History of Westchester County, New York, Vol. I
Lyman Cobb, Sr-, born in Massachusetts in 1800, and one of the greatest educators and most indefatigable authors of his time, spent the last five years of his life in Yonkers. Mr. Cobb began teaching at sixteen, and published his famous " Cobb's Spelling- Book " at nineteen years of age. This book went into all the schools of the country. His subsequently published books were very numerous. They included five reading-books, a speaker, a dictionary, an expositor, a miniature lexicon and extended to many other volumes. At his death he left unfinished a concordance, a national dictionary and a pronouncing Testament. Mr. Cobb was as active in humane enterprises as he was in educational and literary work. He was a member of each of many benevolent societies of prominence, and a leader in them all. He was noted for intelligent zeal, for promptness in action, for kindness of heart and for simplicity of conduct. His death occurred on October 26, 1864, and he left in Yonkers four children, two of whom are prominent in Yonkers business life, and have both been mentioned in their places in this work.

——

■ **Problem 1**: In the Westchester County history excerpt, how old was Lyman Cobb when he published his spelling book?

■ **Supplied entries**:
——

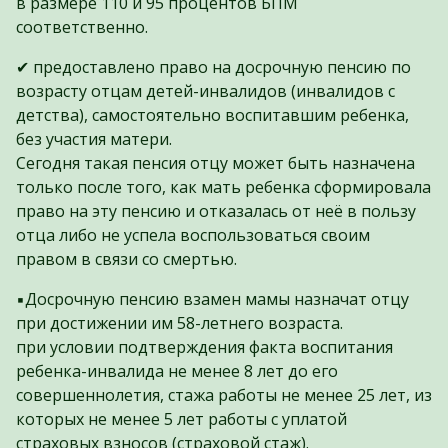
в размере 110 и 95 процентов БПМ
соответственно.
✔ предоставлено право на досрочную пенсию по
возрасту отцам детей-инвалидов (инвалидов с
детства), самостоятельно воспитавшим ребенка,
без участия матери.
Сегодня такая пенсия отцу может быть назначена
только после того, как мать ребенка сформировала
право на эту пенсию и отказалась от неё в пользу
отца либо не успела воспользоваться своим
правом в связи со смертью.
▪️Досрочную пенсию взамен мамы назначат отцу
при достижении им 58-летнего возраста.
при условии подтверждения факта воспитания
ребенка-инвалида не менее 8 лет до его
совершеннолетия, стажа работы не менее 25 лет, из
которых не менее 5 лет работы с уплатой
страховых взносов (страховой стаж).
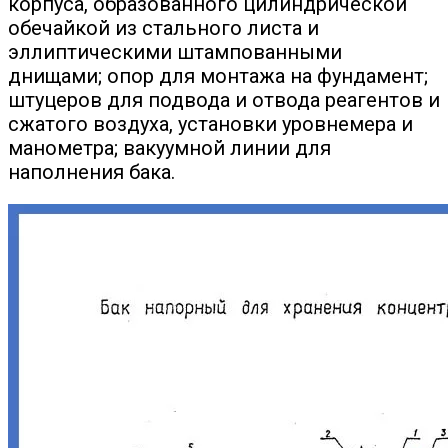
корпуса, образованного цилиндрической
обечайкой из стального листа и
эллиптическими штампованными
днищами; опор для монтажа на фундамент;
штуцеров для подвода и отвода реагентов и
сжатого воздуха, установки уровнемера и
манометра; вакуумной линии для
наполнения бака.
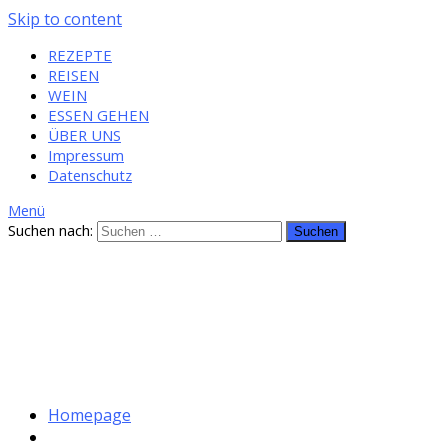
Skip to content
REZEPTE
REISEN
WEIN
ESSEN GEHEN
ÜBER UNS
Impressum
Datenschutz
Menü
Suchen nach:
Homepage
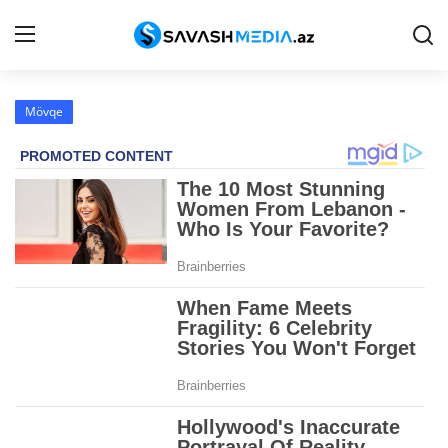
Mövqe
Haqqımızda
Əlaqə
Peşə etikası
Reklam
Gündəm
Siyasət
İqtisadiyyat
Hadisə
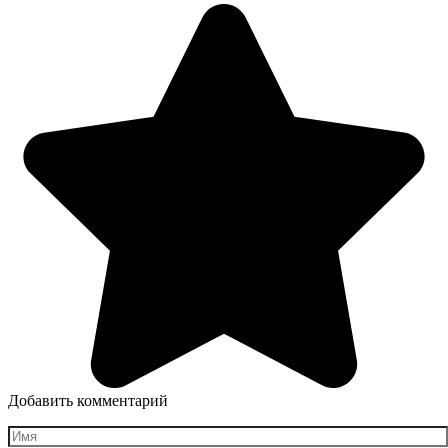
Добавить комментарий
Имя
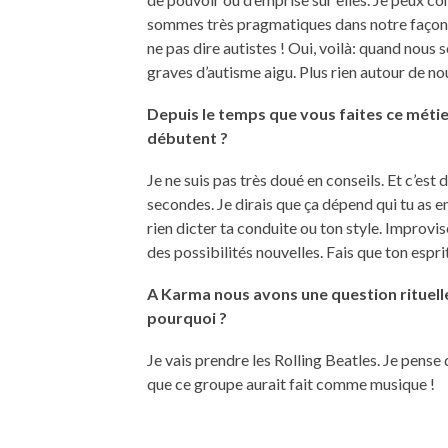
sommes très pragmatiques dans notre façon 
ne pas dire autistes ! Oui, voilà: quand nou
graves d’autisme aigu. Plus rien autour de n
Depuis le temps que vous faites ce métie
débutent ?
Je ne suis pas très doué en conseils. Et c’es
secondes. Je dirais que ça dépend qui tu as en
rien dicter ta conduite ou ton style. Improvise
des possibilités nouvelles. Fais que ton espr
A Karma nous avons une question rituelle 
pourquoi ?
Je vais prendre les Rolling Beatles. Je pense
que ce groupe aurait fait comme musique !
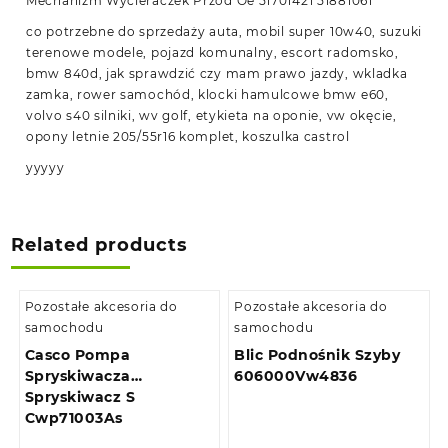
Mechanizm Wycieraczek Przód Oe 51701421 51881061
co potrzebne do sprzedaży auta, mobil super 10w40, suzuki
terenowe modele, pojazd komunalny, escort radomsko,
bmw 840d, jak sprawdzić czy mam prawo jazdy, wkladka
zamka, rower samochód, klocki hamulcowe bmw e60,
volvo s40 silniki, wv golf, etykieta na oponie, vw okęcie,
opony letnie 205/55r16 komplet, koszulka castrol
yyyyy
Related products
Pozostałe akcesoria do
Pozostałe akcesoria do
samochodu
samochodu
Casco Pompa
Blic Podnośnik Szyby
Spryskiwacza
606000Vw4836
Spryskiwacz S
Cwp71003As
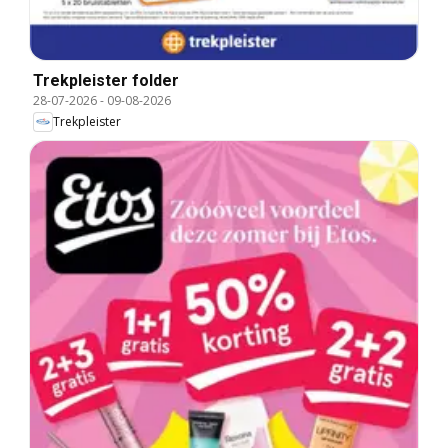
Trekpleister folder
28-07-2026
-
09-08-2026
Trekpleister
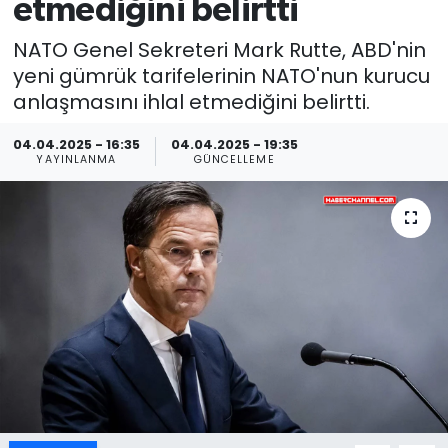
etmediğini belirtti
NATO Genel Sekreteri Mark Rutte, ABD'nin
yeni gümrük tarifelerinin NATO'nun kurucu
anlaşmasını ihlal etmediğini belirtti.
04.04.2025 - 16:35
04.04.2025 - 19:35
YAYINLANMA
GÜNCELLEME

——

■ **Problem 2**: Pick out each line of the records above that contains the word "ребенка".

■ **Expected answer 1**: He was nineteen.

■ **Expected answer 2**:
детства), самостоятельно воспитавшим ребенка,
только после того, как мать ребенка сформировала
ребенка-инвалида не менее 8 лет до его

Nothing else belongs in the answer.